Henry Roderick Newman

(1843-1917)

Henry Roderick Newman was born in Easton, New York and grew up in New York City. While in his late teens he came under the influence of the American Pre-Raphaelite Thomas C. Farrer and began to execute meticulous and richly detailed nature studies. In 1864 he was elected a member of the Association for the Advancement of Truth in Art. Health problems led Newman to travel to Europe in 1870, first to France and then to Italy. He soon settled permanently in Florence and became a prominent member of the city's English-speaking colony. There John Ruskin became his champion -- acquiring still lifes, scenic views, and architectural renderings and helping him find patrons. He participated in Ruskin's Guild of St. George and created drawings and watercolors documenting early Italian art and architecture that was under threat of destruction.

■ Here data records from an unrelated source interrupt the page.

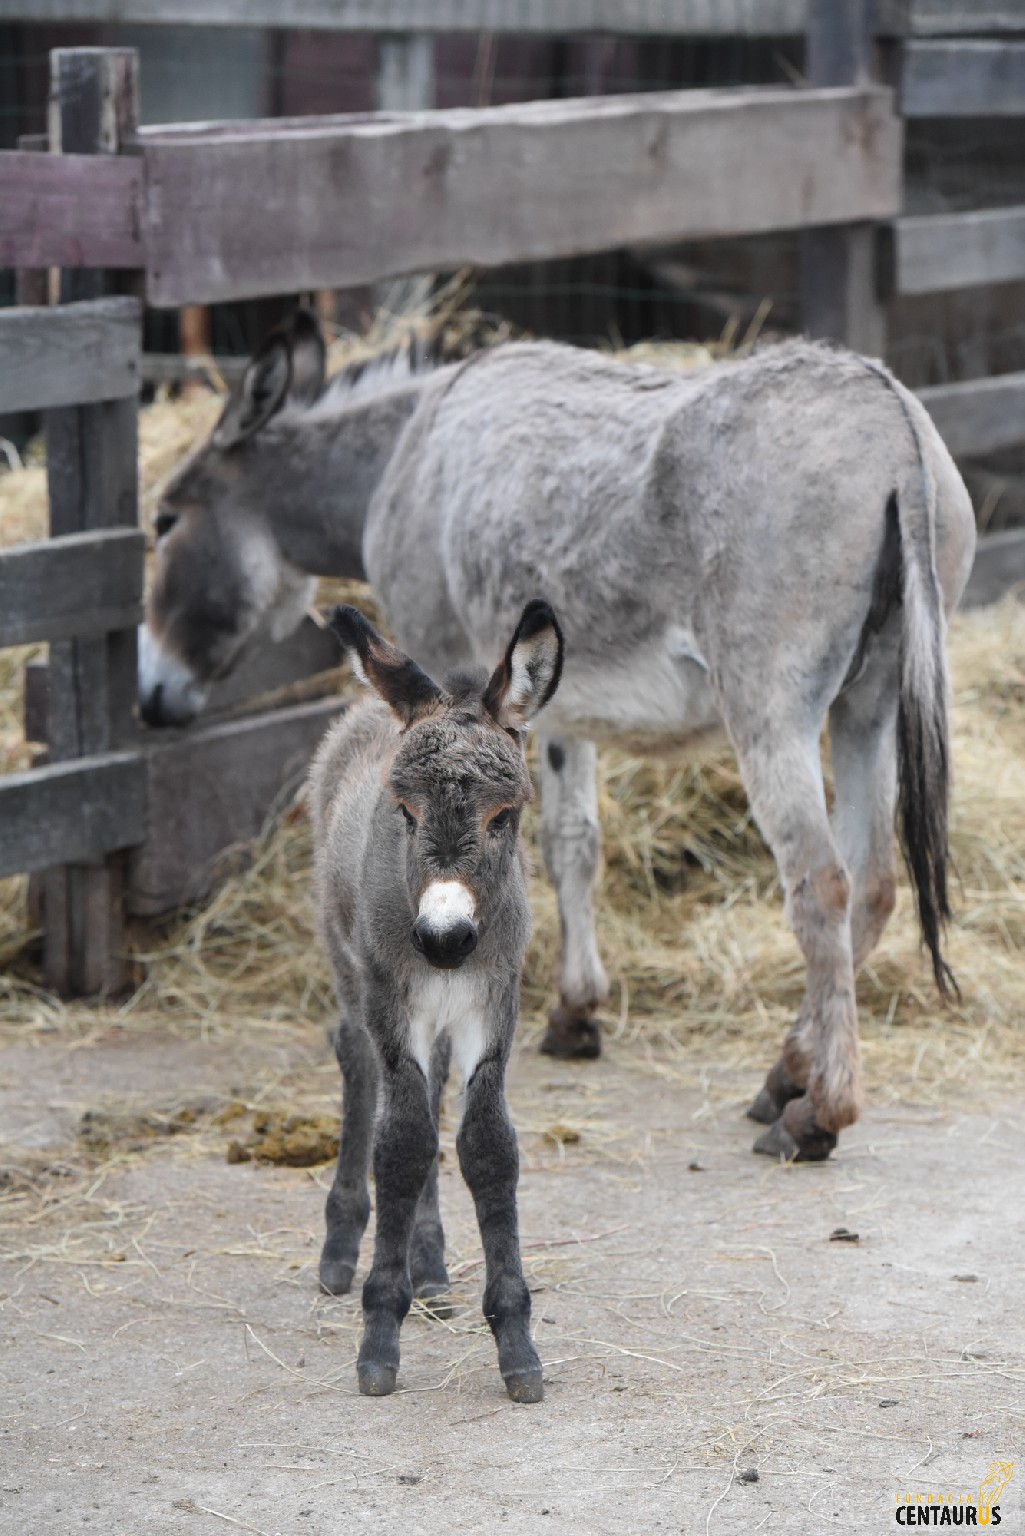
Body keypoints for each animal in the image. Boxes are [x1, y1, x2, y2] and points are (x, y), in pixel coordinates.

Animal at [313, 599, 565, 1406]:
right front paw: (377, 1339)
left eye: (503, 817)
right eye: (403, 811)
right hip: (347, 962)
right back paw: (342, 1247)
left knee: (430, 1096)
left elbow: (484, 1148)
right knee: (359, 1063)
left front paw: (516, 1344)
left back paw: (428, 1270)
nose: (445, 937)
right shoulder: (394, 1000)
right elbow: (400, 1147)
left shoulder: (491, 1005)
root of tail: (376, 702)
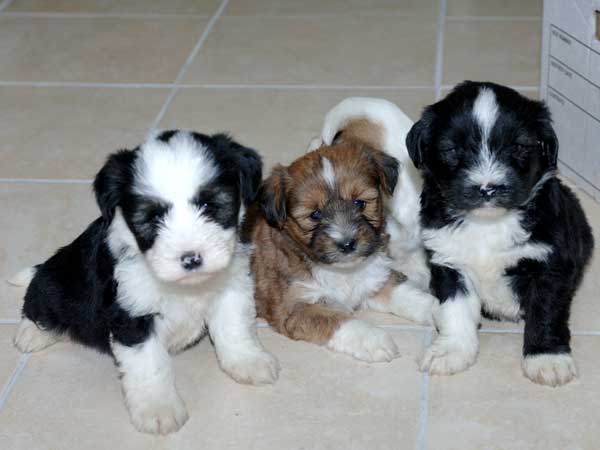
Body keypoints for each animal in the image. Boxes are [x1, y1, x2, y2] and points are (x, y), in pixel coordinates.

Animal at [13, 130, 282, 432]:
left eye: (209, 205)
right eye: (152, 217)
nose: (191, 259)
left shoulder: (231, 287)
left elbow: (235, 329)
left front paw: (249, 362)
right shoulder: (132, 315)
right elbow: (149, 364)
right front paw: (158, 409)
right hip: (59, 278)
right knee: (39, 298)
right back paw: (32, 334)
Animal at [246, 115, 434, 362]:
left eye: (360, 203)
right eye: (315, 215)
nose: (347, 244)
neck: (343, 271)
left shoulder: (375, 277)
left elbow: (405, 293)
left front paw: (443, 311)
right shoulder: (297, 306)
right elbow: (339, 321)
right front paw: (375, 340)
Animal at [406, 81, 592, 386]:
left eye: (519, 146)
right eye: (452, 150)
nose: (487, 188)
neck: (487, 224)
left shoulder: (550, 263)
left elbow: (546, 311)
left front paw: (547, 358)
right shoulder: (448, 261)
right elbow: (455, 310)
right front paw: (452, 350)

From 1887 to 1915, Newman spent almost every winter in Egypt (information provided by Royal W. Leith). Over the years he created numerous watercolors of temples and monuments which form an impressive visual record of ancient architecture and sculpture. For these works Newman developed a system of dating with opus numbers. He kept manuscript records of his travels in the country and his activities are noted in the letters of the American Egyptologist Charles Edwin Wilbour. Among other American artists to work in Egypt during the late 19th and 20th centuries were Henry Bacon, Louis Comfort Tiffany, Frederic Edwin Church, Sanford Gifford, Elihu Vedder, Frederic Arthur Bridgeman, Charles Sprague Pearce, Edwin Lord Weeks, H. Siddons Mowbray, John Singer Sargent and Edwin H. Blashfield.

"Among the Ruins of Philae" dates from January 19, 1893 and is inscribed with the opus number 816. It was first owned by the noted art collector and amateur archeologist Theodore Davis. The work was executed during the period when Newman was spending winters on the island of Philae, which is located near Aswan in southern Egypt, and depicts the eastern colonnade of the outer court in the foreground and a glimpse of the Temple of Isis in the background. When depicting the temples of Philae Newman consistently chose a vantage point from under a colonnade, focused on a small portion of the structure, and included a few human figures. Newman faithfully reproduces the various hieroglyphs and symbols that adorn the temple. He applies his favored medium of watercolor in a loose, soft and delicate manner, reflective of his later style.